TASK ITEM :: Throughout the entries below, report every line where "Project" is found.

INFORMATION SUPPLIED ::
━━━━━━━━━━━━━━━━

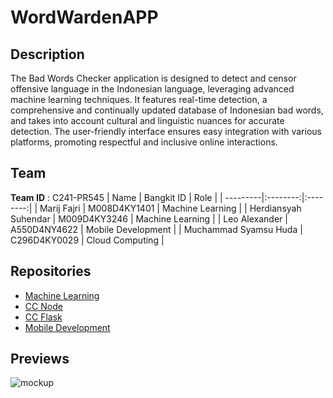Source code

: # WordWardenAPP

## Description
The Bad Words Checker application is designed to detect and censor offensive language in the Indonesian language, leveraging advanced machine learning techniques. It features real-time detection, a comprehensive and continually updated database of Indonesian bad words, and takes into account cultural and linguistic nuances for accurate detection. The user-friendly interface ensures easy integration with various platforms, promoting respectful and inclusive online interactions.


## Team
**Team ID** : C241-PR545
| Name | Bangkit ID | Role |
| ---------|:--------:|:--------:|
| Marij Fajri   | M008D4KY1401     | Machine Learning  |
| Herdiansyah Suhendar  | M009D4KY3246   | Machine Learning    |
| Leo Alexander  | A550D4NY4622     | Mobile Development   |
| Muchammad Syamsu Huda   | C296D4KY0029     | Cloud Computing    |


## Repositories
- [Machine Learning](https://github.com/Wumboooo/Project-Capstone-C241-PR545/tree/ML)
- [CC Node](https://github.com/Wumboooo/Project-Capstone-C241-PR545/tree/CC-Node)
- [CC Flask](https://github.com/Wumboooo/Project-Capstone-C241-PR545/tree/CC-Flask)
- [Mobile Development](https://github.com/Wumboooo/Project-Capstone-C241-PR545/tree/MD)

## Previews
![mockup](https://github.com/Wumboooo/Project-Capstone-C241-PR545/assets/105157190/76b41797-6754-4c5f-a9d7-58c8e206a688)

━━━━━━━━━━━━━━━━

ANSWER FOR THIS EXERCISE ::
- [Machine Learning](https://github.com/Wumboooo/Project-Capstone-C241-PR545/tree/ML)
- [CC Node](https://github.com/Wumboooo/Project-Capstone-C241-PR545/tree/CC-Node)
- [CC Flask](https://github.com/Wumboooo/Project-Capstone-C241-PR545/tree/CC-Flask)
- [Mobile Development](https://github.com/Wumboooo/Project-Capstone-C241-PR545/tree/MD)
![mockup](https://github.com/Wumboooo/Project-Capstone-C241-PR545/assets/105157190/76b41797-6754-4c5f-a9d7-58c8e206a688)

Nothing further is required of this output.